If we rolled with this current plan, is it adequate? Here are some considerations:

  • In our example, we deferred mid-year work and then fully caught up later. Presumably, this means projects were delayed or slowed down in some manner. What is the impact on our customer? Will this cause engagements to fail or customers to drop our firm?
  • Will the downward trend in project demand continue after December and into the new year? If so, we will be overstaffed again. What will the sales plan look like in the new year? What minimum sales metrics do we need to achieve to maintain the year-end staffing levels into the new year?
  • Are we looking at this at a high enough resolution? We should take this view and isolate by specific roles and other perspectives as well. Do we have enough project managers in our forecast? Do we have too many junior associates and not enough senior associates? Are the staff being hired in the right regions?

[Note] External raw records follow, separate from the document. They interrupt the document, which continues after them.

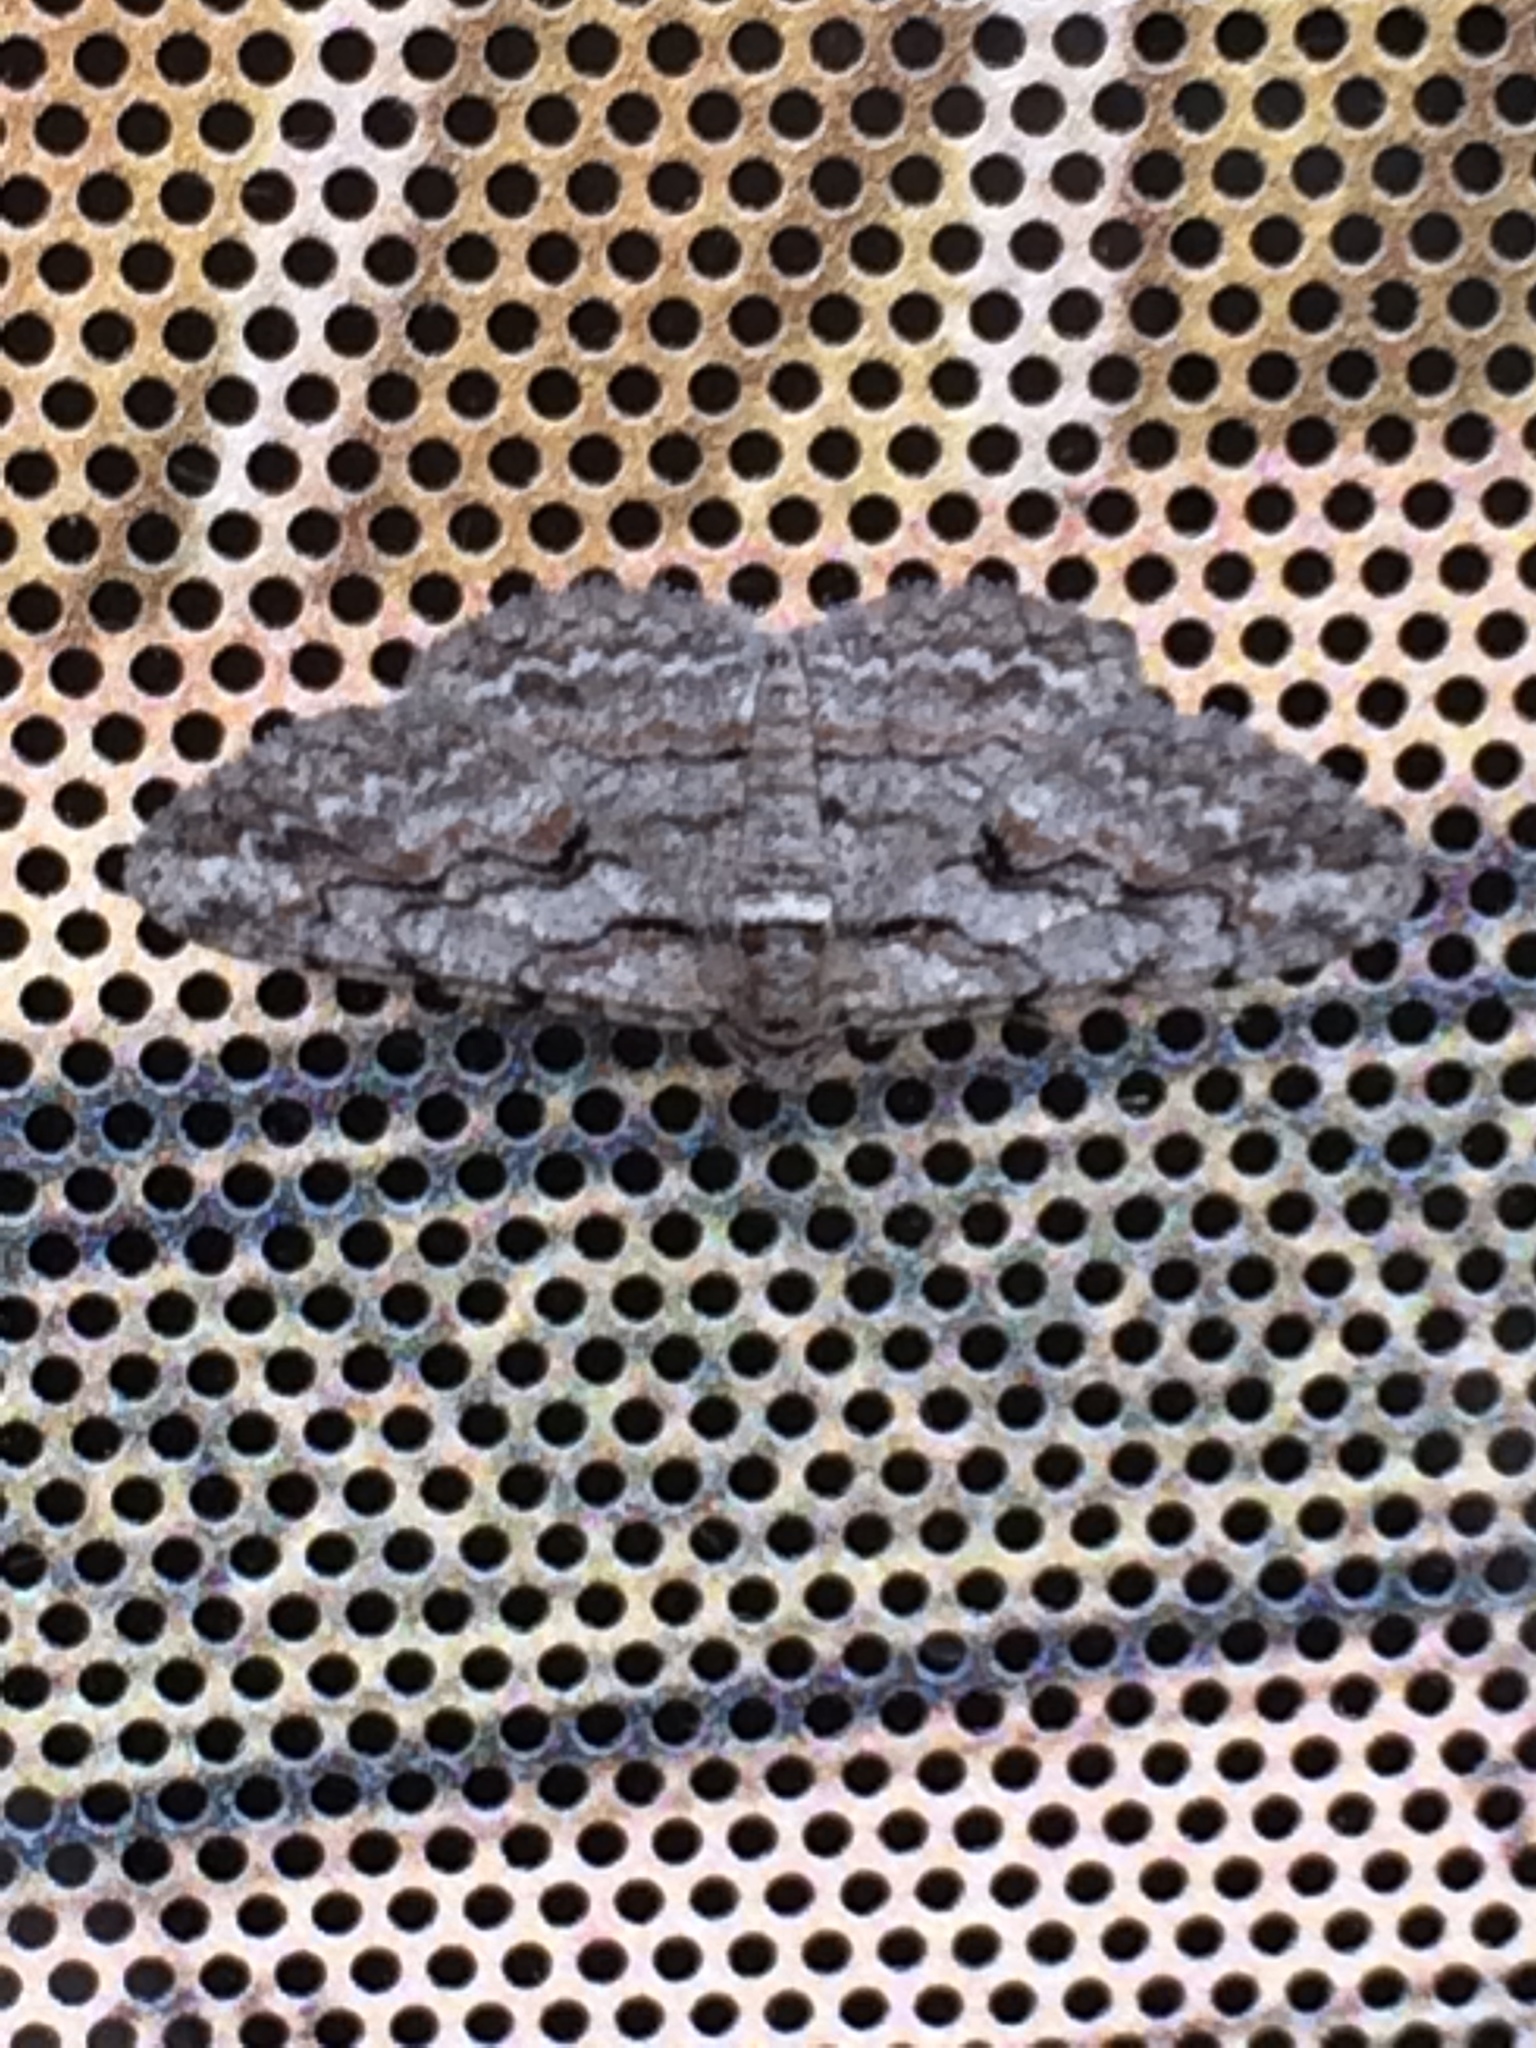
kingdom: Animalia
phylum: Arthropoda
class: Insecta
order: Lepidoptera
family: Geometridae
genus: Iridopsis
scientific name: Iridopsis defectaria
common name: Brown-shaded gray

The adoption of FP&A software makes this easier because we can take a multi-dimensional view of our business.  Here we reconcile our demand plan against capacity for specific roles within a specific region:

While total numbers may look good, we have some job roles that are overstaffed and others that are understaffed.  We could also be split this by office/region, by line-of-business, or any other relevant segmentation.

Our next steps are to tweak demand and capacity assumptions until we have a plan that works.   A good working plan has these characteristics:

  • The expected output meets overarching business targets (revenue, customer satisfaction, etc)
  • The headcount and associated costs are at acceptable levels.
  • The plan still sets us up for sustainability in the future.

Sustainability with FP&A Software

I’ve covered a lot of detail in this five-part post.  It’s not trivial to set up a finance process that makes this easy to do with high-frequency and with minimal manual efforts.  The practical solution to this is to use FP&A / CPM / EPM software.  FP&A software covers all the major components of the planning process I’ve covered here:

  • A central database that stores historical actuals and forecast data, and allows you to slice-and-dice by customer segment, region, channel, line-of-business, role, and any others.
  • The ability to load timesheets, contract data, employee roster information, and other datasets on an automatic and repeatable basis.
  • A calculation engine that handles the demand plan and capacity plan calculations and allows you to change central drivers across multiple what-if scenarios.
  • Standardized input templates for your professional services leaders and finance professionals, capturing inputs and seamlessly updating the central database.
  • A structured workflow process where you can maximize collaboration across your organization and provide finance or services leaders with transparency across the process.
  • A reporting and variance analysis engine that lets you constantly load your actuals and compare against your original budget or current forecast.  Is the revenue variance due to lower bookings, a shortage of associates, or is it just timing issues?  Is the cost variance due to higher costs-per-employee, an accelerated hiring plan, or is it just F/X?

If you put all this together, there’s no reason why you can’t build up a forecast every month.  Or even more frequently than that.  I went through a brief period where I produced a new forecast every single week during periods of high-external scrutiny from investors.  With software as the backbone – with data sources auto-loaded and project portfolio adjustments centralized in one place –  the production of a new forecast was a mere 90 minute exercise, with most of that time being spent on analysis.